* [JOB ITEM] Render the lines as a Markdown table with the columns Row and Text, starting with the line that contains "that—the laughter, the" and going on through the end of the lines. Omit blank lines and leave out the pictures.

[DATASET RECORDS — start]

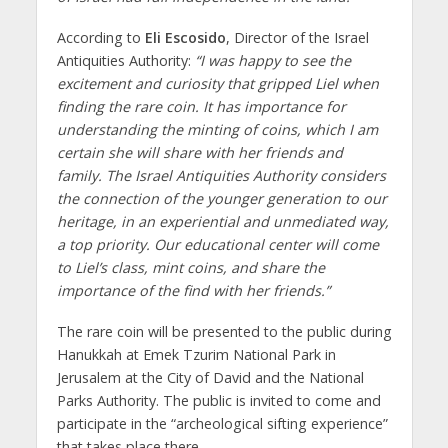
According to
Eli Escosido
, Director of the Israel
Antiquities Authority:
“I was happy to see the
excitement and curiosity that gripped Liel when
finding the rare coin. It has importance for
understanding the minting of coins, which I am
certain she will share with her friends and
family. The Israel Antiquities Authority considers
the connection of the younger generation to our
heritage, in an experiential and unmediated way,
a top priority. Our educational center will come
to Liel’s class, mint coins, and share the
importance of the find with her friends.”
The rare coin will be presented to the public during
Hanukkah at Emek Tzurim National Park in
Jerusalem at the City of David and the National
Parks Authority. The public is invited to come and
participate in the “archeological sifting experience”
that takes place there.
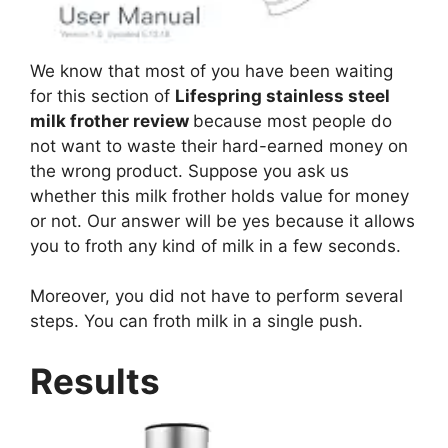
We know that most of you have been waiting
for this section of
Lifespring stainless steel
milk frother review
because most people do
not want to waste their hard-earned money on
the wrong product. Suppose you ask us
whether this milk frother holds value for money
or not. Our answer will be yes because it allows
you to froth any kind of milk in a few seconds.
Moreover, you did not have to perform several
steps. You can froth milk in a single push.
Results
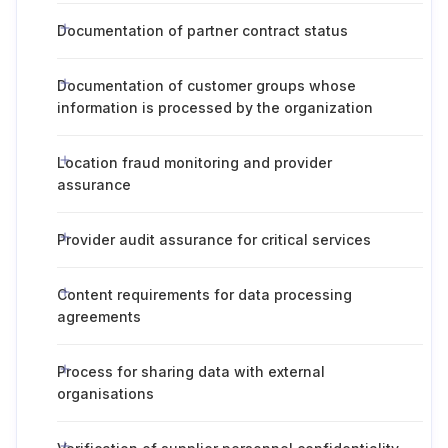
Documentation of partner contract status
Documentation of customer groups whose
information is processed by the organization
Location fraud monitoring and provider
assurance
Provider audit assurance for critical services
Content requirements for data processing
agreements
Process for sharing data with external
organisations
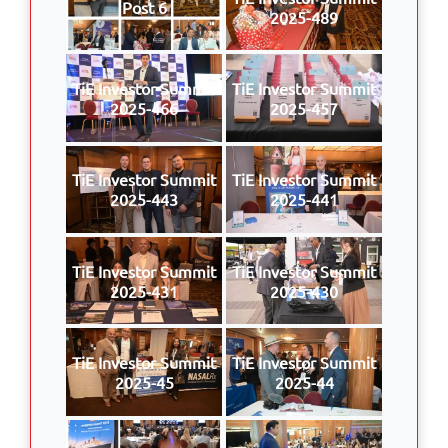
Post 6
2025-489
TiE Investor Summit
TiE Investor Summit
2025-466
2025-457
TiE Investor Summit
TiE Investor Summit
2025-443
2025-441
TiE Investor Summit
TiE Investor Summit
2025-431
2025-430
TiE Investor Summit
TiE Investor Summit
2025-45
2025-44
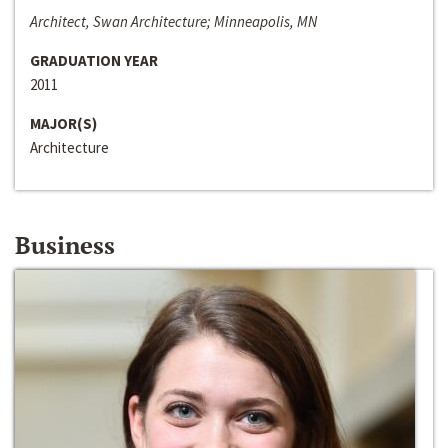
Architect, Swan Architecture; Minneapolis, MN
GRADUATION YEAR
2011
MAJOR(S)
Architecture
Business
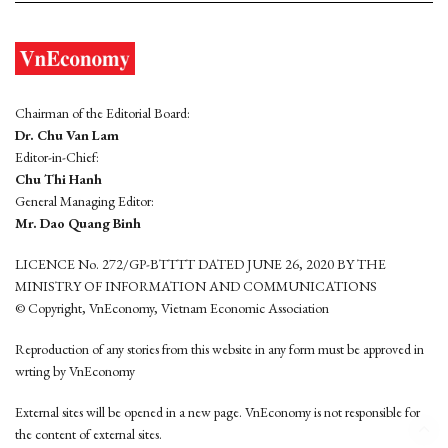
Chairman of the Editorial Board:
Dr. Chu Van Lam
Editor-in-Chief:
Chu Thi Hanh
General Managing Editor:
Mr. Dao Quang Binh
LICENCE No. 272/GP-BTTTT DATED JUNE 26, 2020 BY THE
MINISTRY OF INFORMATION AND COMMUNICATIONS
© Copyright, VnEconomy, Vietnam Economic Association
Reproduction of any stories from this website in any form must be approved in
wrting by VnEconomy
External sites will be opened in a new page. VnEconomy is not responsible for
the content of external sites.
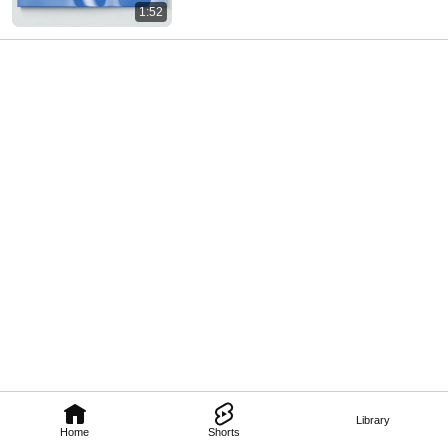
1:52
Library
Home
Shorts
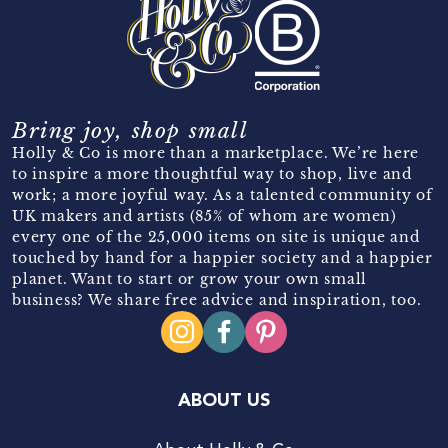
Bring joy, shop small
Holly & Co is more than a marketplace. We’re here
to inspire a more thoughtful way to shop, live and
work; a more joyful way. As a talented community of
UK makers and artists (85% of whom are women)
every one of the 25,000 items on site is unique and
touched by hand for a happier society and a happier
planet. Want to start or grow your own small
business? We share free advice and inspiration, too.
ABOUT US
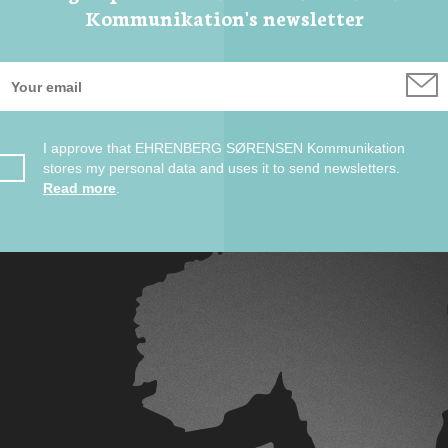
Kommunikation's newsletter
I approve that EHRENBERG SØRENSEN Kommunikation
stores my personal data and uses it to send newsletters.
Read more
.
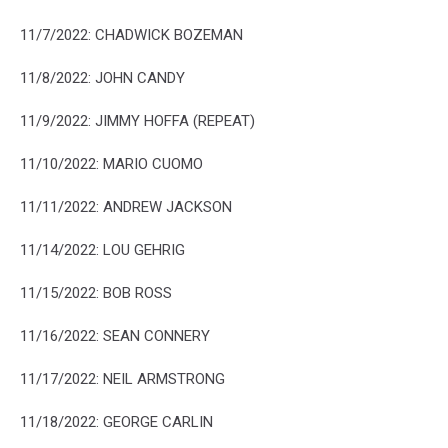
11/7/2022: CHADWICK BOZEMAN
11/8/2022: JOHN CANDY
11/9/2022: JIMMY HOFFA (REPEAT)
11/10/2022: MARIO CUOMO
11/11/2022: ANDREW JACKSON
11/14/2022: LOU GEHRIG
11/15/2022: BOB ROSS
11/16/2022: SEAN CONNERY
11/17/2022: NEIL ARMSTRONG
11/18/2022: GEORGE CARLIN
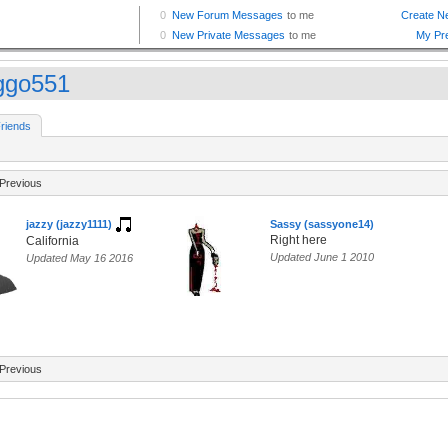
ggo551
riends
Previous
jazzy (jazzy1111)
Sassy (sassyone14)
Right here
California
Updated June 1 2010
Updated May 16 2016
Previous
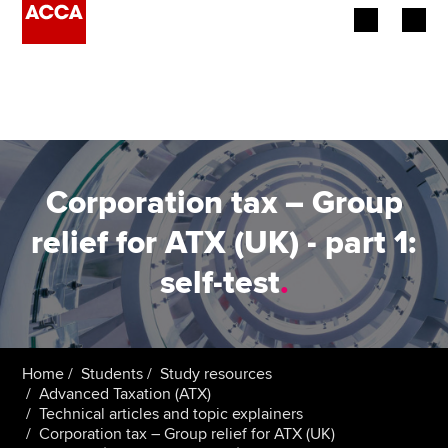
Begin your accountancy journey
Our qualifications
Employers
Corporation tax – Group
Learning providers
relief for ATX (UK) - part 1:
self-test
.
Members
Students
Affiliates
Home
Students
Study resources
Advanced Taxation (ATX)
Technical articles and topic explainers
Policy and insights
Corporation tax – Group relief for ATX (UK)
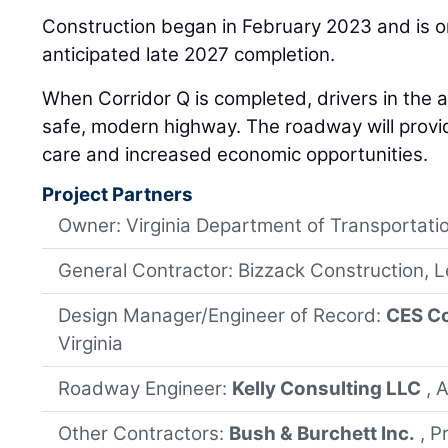
Construction began in February 2023 and is o
anticipated late 2027 completion.
When Corridor Q is completed, drivers in the a
safe, modern highway. The roadway will provid
care and increased economic opportunities.
Project Partners
Owner: Virginia Department of Transportati
General Contractor: Bizzack Construction, 
Design Manager/Engineer of Record:
CES Co
Virginia
Roadway Engineer:
Kelly Consulting LLC
, 
Other Contractors:
Bush & Burchett Inc.
, P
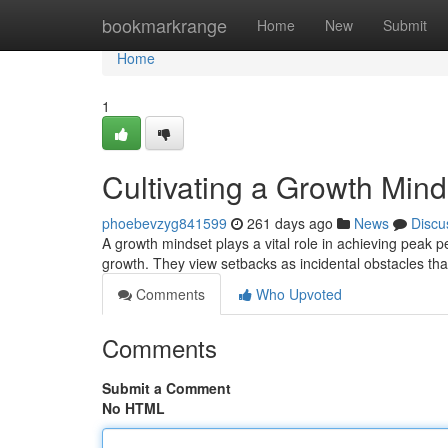
Home
bookmarkrange
Home
New
Submit
Home
1
Cultivating a Growth Min
phoebevzyg841599
261 days ago
News
Discu
A growth mindset plays a vital role in achieving peak pe
growth. They view setbacks as incidental obstacles t
Comments
Who Upvoted
Comments
Submit a Comment
No HTML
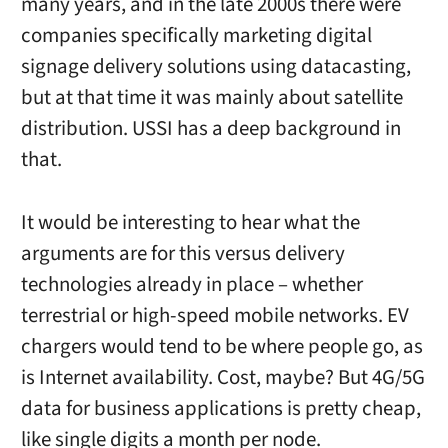
many years, and in the late 2000s there were
companies specifically marketing digital
signage delivery solutions using datacasting,
but at that time it was mainly about satellite
distribution. USSI has a deep background in
that.
It would be interesting to hear what the
arguments are for this versus delivery
technologies already in place – whether
terrestrial or high-speed mobile networks. EV
chargers would tend to be where people go, as
is Internet availability. Cost, maybe? But 4G/5G
data for business applications is pretty cheap,
like single digits a month per node.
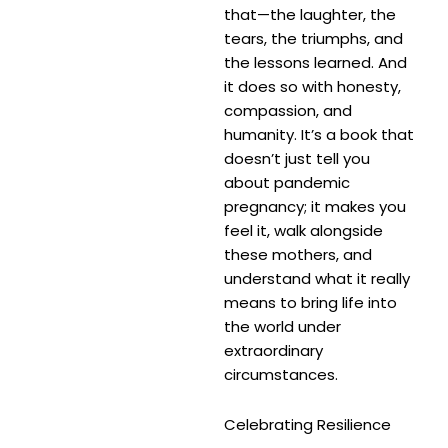
that—the laughter, the
tears, the triumphs, and
the lessons learned. And
it does so with honesty,
compassion, and
humanity. It’s a book that
doesn’t just tell you
about pandemic
pregnancy; it makes you
feel it, walk alongside
these mothers, and
understand what it really
means to bring life into
the world under
extraordinary
circumstances.
Celebrating Resilience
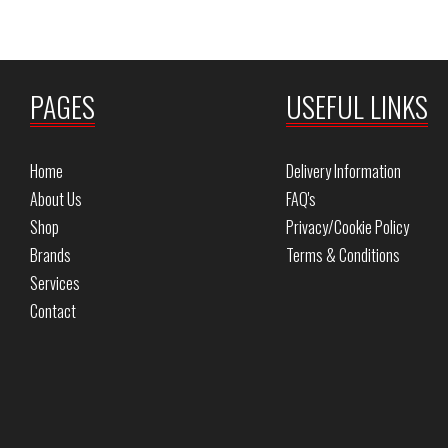
PAGES
USEFUL LINKS
Home
Delivery Information
About Us
FAQ's
Shop
Privacy/Cookie Policy
Brands
Terms & Conditions
Services
Contact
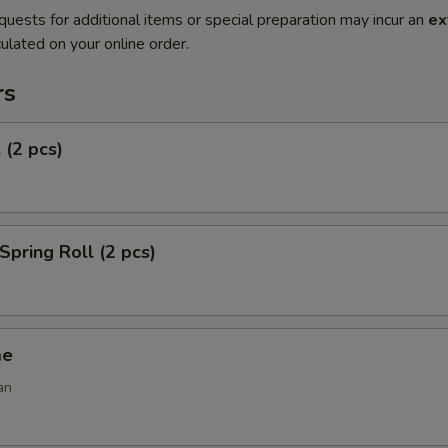
quests for additional items or special preparation may incur an
ex
ulated on your online order.
rs
 (2 pcs)
Spring Roll (2 pcs)
me
an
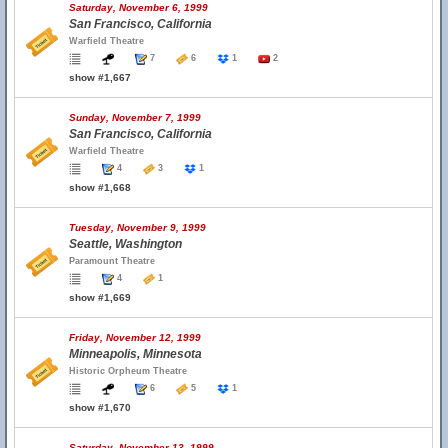
Saturday, November 6, 1999
San Francisco, California
Warfield Theatre
7
6
1
2
show #1,667
Sunday, November 7, 1999
San Francisco, California
Warfield Theatre
4
3
1
show #1,668
Tuesday, November 9, 1999
Seattle, Washington
Paramount Theatre
4
1
show #1,669
Friday, November 12, 1999
Minneapolis, Minnesota
Historic Orpheum Theatre
6
5
1
show #1,670
Saturday, November 13, 1999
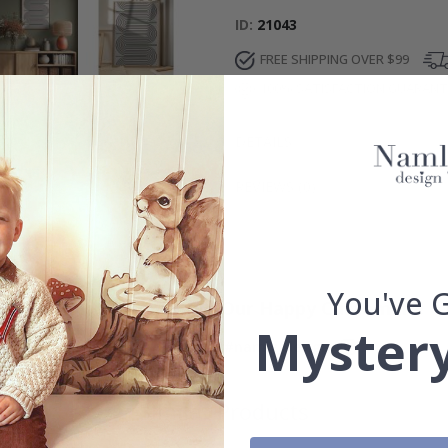
ID
21043
FREE SHIPPING OVER $99
100% SATISFACTION GUARAN
DETAILS
REVIEWS
(
0
)
You've 
Real Inspiration from Our Happy Customers!
Mystery
Hashtag yours with #namly_design
Similar Products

[DATASET RECORDS — finish]

* [REPLY TO THE TASK]
| Row | Text |
|---|---|
| 1 | that—the laughter, the |
| 2 | tears, the triumphs, and |
| 3 | the lessons learned. And |
| 4 | it does so with honesty, |
| 5 | compassion, and |
| 6 | humanity. It’s a book that |
| 7 | doesn’t just tell you |
| 8 | about pandemic |
| 9 | pregnancy; it makes you |
| 10 | feel it, walk alongside |
| 11 | these mothers, and |
| 12 | understand what it really |
| 13 | means to bring life into |
| 14 | the world under |
| 15 | extraordinary |
| 16 | circumstances. |
| 17 | Celebrating Resilience |
| 18 | PAGES |
| 19 | USEFUL LINKS |
| 20 | Home |
| 21 | Delivery Information |
| 22 | About Us |
| 23 | FAQ's |
| 24 | Shop |
| 25 | Privacy/Cookie Policy |
| 26 | Brands |
| 27 | Terms & Conditions |
| 28 | Services |
| 29 | Contact |
| 30 | quests for additional items or special preparation may incur an |
| 31 | ex |
| 32 | ulated on your online order. |
| 33 | rs |
| 34 |  (2 pcs) |
| 35 | Spring Roll (2 pcs) |
| 36 | me |
| 37 | an |
| 38 | Saturday, November 6, 1999 |
| 39 | San Francisco, California |
| 40 | Warfield Theatre |
| 41 | 7 |
| 42 | 6 |
| 43 | 1 |
| 44 | 2 |
| 45 | show #1,667 |
| 46 | Sunday, November 7, 1999 |
| 47 | San Francisco, California |
| 48 | Warfield Theatre |
| 49 | 4 |
| 50 | 3 |
| 51 | 1 |
| 52 | show #1,668 |
| 53 | Tuesday, November 9, 1999 |
| 54 | Seattle, Washington |
| 55 | Paramount Theatre |
| 56 | 4 |
| 57 | 1 |
| 58 | show #1,669 |
| 59 | Friday, November 12, 1999 |
| 60 | Minneapolis, Minnesota |
| 61 | Historic Orpheum Theatre |
| 62 | 6 |
| 63 | 5 |
| 64 | 1 |
| 65 | show #1,670 |
| 66 | Saturday, November 13, 1999 |
| 67 | ID |
| 68 | 21043 |
| 69 | FREE SHIPPING OVER $99 |
| 70 | 100% SATISFACTION GUARAN |
| 71 | DETAILS |
| 72 | REVIEWS |
| 73 | ( |
| 74 | 0 |
| 75 | ) |
| 76 | You've  |
| 77 | Real Inspiration from Our Happy Customers! |
| 78 | Mystery |
| 79 | Hashtag yours with #namly_design |
| 80 | Similar Products |